Learning what actually underpins your data

Involves forming an often bad opinions

May 09, 2023

Attention: As of January 2024, We have moved to counting-stuff.com. Subscribe there, not here on Substack, if you want to receive weekly posts.

Early-bird pricing of $25 (vs $35) ends on May 15th for Quant UX Con 2023 on June 14-15th! If you’re interested in using quantitative/data science methods to understand users, this is your conference. I’m not speaking nor organizing, but I do know a bunch of the organizers. The tickets support the conference, but if you can’t afford it for any reason, there are free tickets available for people who need them.

A flowering tree on a hill. Because hills were important to this week’s story

Every once in a while, I have to go and drop off the kiddo at school. It’s a fairly uneventful 20 minute drive and so I usually do two things. Once is let my mind wander a bit, often bouncing around ideas for what to write about in this newsletter (idle time, a.k.a. not playing games at the computer, really is important for creative work).

The other thing I find myself doing is paying attention to the fuel efficiency meter provided by the car’s information system. Since there’s not much else to do, I play with how I drive to try to maximize the efficiency score while still keeping up with the flow traffic. While hyper-milers obsess over various efficient driving techniques, the most low effort, high return stuff seems to come from not driving far above the speed limit and driving behind large vehicles (because wind resistance is proportional to the square of velocity), using the accelerator in bursts that let modern engine shutoff systems save fuel while coasting at speed, and minimizing brake usage.

For a long period of time, one thing that nagged at me was how I’d only manage roughly 28mpg going to the kid’s school, and then get around 32mpg back. This was done over many trips over a year, and doesn’t count abnormal traffic or rainy days which all lower efficiency a ton. Even if you allow for variation in traffic patterns, a 12% difference between the two is just too large to explain easily.

I suspect that most readers would have a pretty solid guess as to what was causing the discrepancy between the two legs of the journey — there’s an altitude difference between home and the school. It took more energy to go to school uphill, but I’d reclaim most of that gravitational energy on the way home. It actually took me a couple of months of time idly pondering over the efficiency numbers before it occurred to me what the cause was.

Luckily, Google Earth has a feature for providing the elevation profile of a path. So I traced out the route I normally take and this is what we get:

The elevation profile of the way to the kiddo’s school

The route covers everything from sea level to about 215ft. There’s a bunch of elevation spikes along the way that I’m pretty sure are artifacts of my sloppy mouse tracing the line and accidentally wandering off onto a hilltop or something. I’m pretty sure road engineers don’t just insert 50ft jumps along major routes.

## Saved records
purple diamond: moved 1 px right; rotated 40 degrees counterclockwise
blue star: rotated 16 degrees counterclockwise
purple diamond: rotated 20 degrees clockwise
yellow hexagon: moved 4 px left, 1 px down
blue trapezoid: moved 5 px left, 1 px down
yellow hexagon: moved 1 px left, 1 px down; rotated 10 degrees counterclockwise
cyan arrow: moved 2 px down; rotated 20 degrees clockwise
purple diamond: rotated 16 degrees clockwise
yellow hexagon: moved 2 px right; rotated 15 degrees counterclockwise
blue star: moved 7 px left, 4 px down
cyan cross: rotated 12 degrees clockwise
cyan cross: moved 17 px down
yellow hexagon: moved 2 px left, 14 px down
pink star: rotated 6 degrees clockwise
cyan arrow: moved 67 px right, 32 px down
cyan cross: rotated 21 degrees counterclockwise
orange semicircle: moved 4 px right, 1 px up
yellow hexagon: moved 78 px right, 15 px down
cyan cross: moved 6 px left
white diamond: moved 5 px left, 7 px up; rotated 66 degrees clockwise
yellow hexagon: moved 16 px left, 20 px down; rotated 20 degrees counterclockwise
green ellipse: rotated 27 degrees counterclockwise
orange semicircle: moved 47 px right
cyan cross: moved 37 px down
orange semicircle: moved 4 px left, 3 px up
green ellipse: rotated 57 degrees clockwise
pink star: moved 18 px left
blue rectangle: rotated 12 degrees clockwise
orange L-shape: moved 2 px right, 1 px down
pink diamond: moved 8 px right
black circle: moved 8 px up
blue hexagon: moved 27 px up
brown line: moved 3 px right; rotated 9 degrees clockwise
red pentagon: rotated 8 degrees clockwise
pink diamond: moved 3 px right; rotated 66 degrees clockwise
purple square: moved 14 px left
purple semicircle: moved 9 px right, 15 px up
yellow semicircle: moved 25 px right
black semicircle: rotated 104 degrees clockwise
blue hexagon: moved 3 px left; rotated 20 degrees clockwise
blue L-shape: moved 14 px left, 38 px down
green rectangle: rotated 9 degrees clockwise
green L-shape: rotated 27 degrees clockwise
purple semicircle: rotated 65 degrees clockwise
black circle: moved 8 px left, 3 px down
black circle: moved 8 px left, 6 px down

## Requests
[1] Using the fuel efficiency post, say for each statement whether it agrees with the text, answering yes or no and quoting the deciding words: (a) The writer averaged about 28mpg driving to school and about 32mpg driving back. (b) The writer is speaking at Quant UX Con 2023. (c) The traced route goes from sea level to about 215ft.
[2] Repeat word for word the part of the fuel efficiency post that begins at the words "For a long period" and stops after the words "the cause was.".

## Exercise answers
[1]
(a) Yes: "I’d only manage roughly 28mpg going to the kid’s school, and then get around 32mpg back"
(b) No: "I’m not speaking nor organizing"
(c) Yes: "The route covers everything from sea level to about 215ft."

[2]
For a long period of time, one thing that nagged at me was how I’d only manage roughly 28mpg going to the kid’s school, and then get around 32mpg back. This was done over many trips over a year, and doesn’t count abnormal traffic or rainy days which all lower efficiency a ton. Even if you allow for variation in traffic patterns, a 12% difference between the two is just too large to explain easily.

I suspect that most readers would have a pretty solid guess as to what was causing the discrepancy between the two legs of the journey — there’s an altitude difference between home and the school. It took more energy to go to school uphill, but I’d reclaim most of that gravitational energy on the way home. It actually took me a couple of months of time idly pondering over the efficiency numbers before it occurred to me what the cause was.